We’re quickly entering a world where AI will be able to put marketing on autopilot. It will create the campaigns, it will write the content, generate the assets, etc. And my question is always, “If everybody has the exact same tools, how is a great marketer going to beat a good marketer?” Because if you have a system that can spit out average content and everybody's doing it, things are going to be very noisy.

It's not that AI can't help you develop novel experiences. But if you're creating content for other humans, then humans need to serve as the judge of taste. When AI tools are generating the same campaign ideas, the most successful marketers are the ones who will be better at deciding which ideas to pursue. 

Looking ahead: AI agents will eat more tasks from the bottom up (and that’s a good thing)

Whether it's industrial farming or computers, new technology always eats jobs from the bottom up.
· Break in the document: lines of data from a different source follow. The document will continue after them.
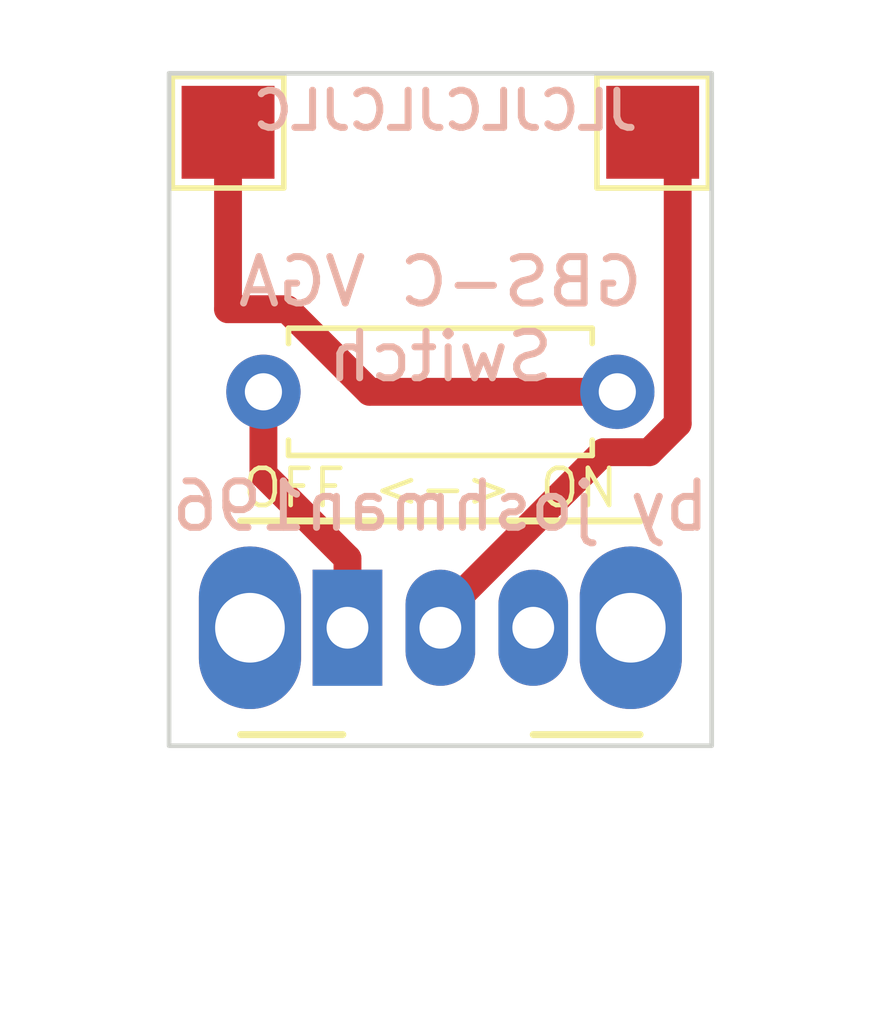
<source format=kicad_pcb>
(kicad_pcb (version 20221018) (generator pcbnew)

  (general
    (thickness 1.6)
  )

  (paper "A4")
  (layers
    (0 "F.Cu" signal)
    (31 "B.Cu" signal)
    (32 "B.Adhes" user "B.Adhesive")
    (33 "F.Adhes" user "F.Adhesive")
    (34 "B.Paste" user)
    (35 "F.Paste" user)
    (36 "B.SilkS" user "B.Silkscreen")
    (37 "F.SilkS" user "F.Silkscreen")
    (38 "B.Mask" user)
    (39 "F.Mask" user)
    (40 "Dwgs.User" user "User.Drawings")
    (41 "Cmts.User" user "User.Comments")
    (42 "Eco1.User" user "User.Eco1")
    (43 "Eco2.User" user "User.Eco2")
    (44 "Edge.Cuts" user)
    (45 "Margin" user)
    (46 "B.CrtYd" user "B.Courtyard")
    (47 "F.CrtYd" user "F.Courtyard")
    (48 "B.Fab" user)
    (49 "F.Fab" user)
    (50 "User.1" user)
    (51 "User.2" user)
    (52 "User.3" user)
    (53 "User.4" user)
    (54 "User.5" user)
    (55 "User.6" user)
    (56 "User.7" user)
    (57 "User.8" user)
    (58 "User.9" user)
  )

  (setup
    (pad_to_mask_clearance 0)
    (pcbplotparams
      (layerselection 0x00010fc_ffffffff)
      (plot_on_all_layers_selection 0x0000000_00000000)
      (disableapertmacros false)
      (usegerberextensions false)
      (usegerberattributes true)
      (usegerberadvancedattributes true)
      (creategerberjobfile true)
      (dashed_line_dash_ratio 12.000000)
      (dashed_line_gap_ratio 3.000000)
      (svgprecision 4)
      (plotframeref false)
      (viasonmask false)
      (mode 1)
      (useauxorigin false)
      (hpglpennumber 1)
      (hpglpenspeed 20)
      (hpglpendiameter 15.000000)
      (dxfpolygonmode true)
      (dxfimperialunits true)
      (dxfusepcbnewfont true)
      (psnegative false)
      (psa4output false)
      (plotreference true)
      (plotvalue true)
      (plotinvisibletext false)
      (sketchpadsonfab false)
      (subtractmaskfromsilk false)
      (outputformat 1)
      (mirror false)
      (drillshape 0)
      (scaleselection 1)
      (outputdirectory "")
    )
  )

  (net 0 "")
  (net 1 "Net-(J1-Pin_1)")
  (net 2 "Net-(J2-Pin_1)")
  (net 3 "Net-(SW1-A)")
  (net 4 "unconnected-(SW1-C-Pad3)")

  (footprint "TestPoint:TestPoint_Pad_2.0x2.0mm" (layer "F.Cu") (at 133.096 90.932))

  (footprint "MountingHole:MountingHole_2.2mm_M2" (layer "F.Cu") (at 137.668 92.202))

  (footprint "Button_Switch_THT:SW_CuK_OS102011MA1QN1_SPDT_Angled" (layer "F.Cu") (at 135.668 101.6))

  (footprint "TestPoint:TestPoint_Pad_2.0x2.0mm" (layer "F.Cu") (at 142.24 90.932))

  (footprint "Resistor_THT:R_Axial_DIN0207_L6.3mm_D2.5mm_P7.62mm_Horizontal" (layer "F.Cu") (at 141.478 96.52 180))

  (gr_rect (start 131.826 89.662) (end 143.51 104.14)
    (stroke (width 0.1) (type default)) (fill none) (layer "Edge.Cuts") (tstamp dc4d14e0-41c3-4fa2-9cb5-a688529251ce))
  (gr_text "GBS-C VGA\nSwitch\n\nby joshman196" (at 137.668 99.568) (layer "B.SilkS") (tstamp 10ae0344-f1b5-4e78-99f0-1375d8b4260c)
    (effects (font (size 1 1) (thickness 0.15)) (justify bottom mirror))
  )
  (gr_text "JLCJLCJLCJLC" (at 141.986 90.932) (layer "B.SilkS") (tstamp 66d3d037-ebb9-44d2-bb3e-f9143aa74ead)
    (effects (font (size 0.8 0.8) (thickness 0.15)) (justify left bottom mirror))
  )
  (gr_text "OFF <-> ON" (at 133.35 99.06) (layer "F.SilkS") (tstamp 4192c1e4-1c50-428e-8ac8-07147526d4f1)
    (effects (font (size 0.8 0.8) (thickness 0.1)) (justify left bottom))
  )

  (segment (start 142.164 97.82) (end 142.778 97.206) (width 0.6) (layer "F.Cu") (net 1) (tstamp 315eef21-b780-4f0d-8689-d8f389bb60fb))
  (segment (start 141.180233 97.82) (end 142.164 97.82) (width 0.6) (layer "F.Cu") (net 1) (tstamp 4a44db1e-6114-420f-8547-839ea7a4e09d))
  (segment (start 137.668 101.332233) (end 141.180233 97.82) (width 0.6) (layer "F.Cu") (net 1) (tstamp 6d62e20e-62e5-4581-a820-a4695648748f))
  (segment (start 142.778 91.47) (end 142.24 90.932) (width 0.6) (layer "F.Cu") (net 1) (tstamp 8a0c72e5-2f4e-41f9-bfe5-47494ebfe6b6))
  (segment (start 137.668 101.6) (end 137.668 101.332233) (width 0.6) (layer "F.Cu") (net 1) (tstamp a5dad168-7a16-47ac-add1-7c4a9f996086))
  (segment (start 142.778 97.206) (end 142.778 91.47) (width 0.6) (layer "F.Cu") (net 1) (tstamp e95ce790-bdd3-461f-a503-6f98a24a0330))
  (segment (start 141.478 96.52) (end 136.144 96.52) (width 0.6) (layer "F.Cu") (net 2) (tstamp 760ad500-ca36-4562-abc7-6bc897775cae))
  (segment (start 133.096 94.742) (end 133.096 90.932) (width 0.6) (layer "F.Cu") (net 2) (tstamp ada8fd5c-90e9-4ba9-91fc-0cfb642b8ebf))
  (segment (start 134.366 94.742) (end 133.096 94.742) (width 0.6) (layer "F.Cu") (net 2) (tstamp c39abe6a-579b-454e-afe4-9b87ed1580a2))
  (segment (start 136.144 96.52) (end 134.366 94.742) (width 0.6) (layer "F.Cu") (net 2) (tstamp d085b708-4786-4359-9f1f-903d95aed7bb))
  (segment (start 133.858 98.298) (end 133.858 96.52) (width 0.6) (layer "F.Cu") (net 3) (tstamp 02572601-4c73-44c2-869b-e718d8649fe8))
  (segment (start 135.668 100.108) (end 133.858 98.298) (width 0.6) (layer "F.Cu") (net 3) (tstamp 3cb02bbb-ce5b-494a-a4a9-70a3a29ca726))
  (segment (start 135.668 101.6) (end 135.668 100.108) (width 0.6) (layer "F.Cu") (net 3) (tstamp bcf70d9b-b07c-45ab-91e3-a30a01ae06f2))

)

</source>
It could be literal jobs that you have to do, or those “jobs” could be abstraction layers.

In the early days of code, we were interacting directly with the hardware itself and writing in ones and zeros. Then we added operating systems, and now you can use a mouse, which is a layer on top of an operating system. We used to have to manage our infrastructure by taking racks to a server farm and plugging in the cables, and installing the software, and now we have cloud services. We used to write JavaScript and HTML by hand. Then we developed code frameworks where you don't even need to know the underlying JavaScript. 

AI is the latest layer on top of all this. Soon, you won't necessarily need to know how to use Contentstack. Our platform is an abstraction of an abstraction of a database that you used to have in order to do all these jobs. 

AI agents are simply the most recent iteration of what technology has been doing for a long time. The real purpose of AI — just like all the advancements that came before it — is to get you to the value part faster. You can now spend most of the hours in your day doing the high-value things that are going to have an impact, and less time figuring out how to learn the software.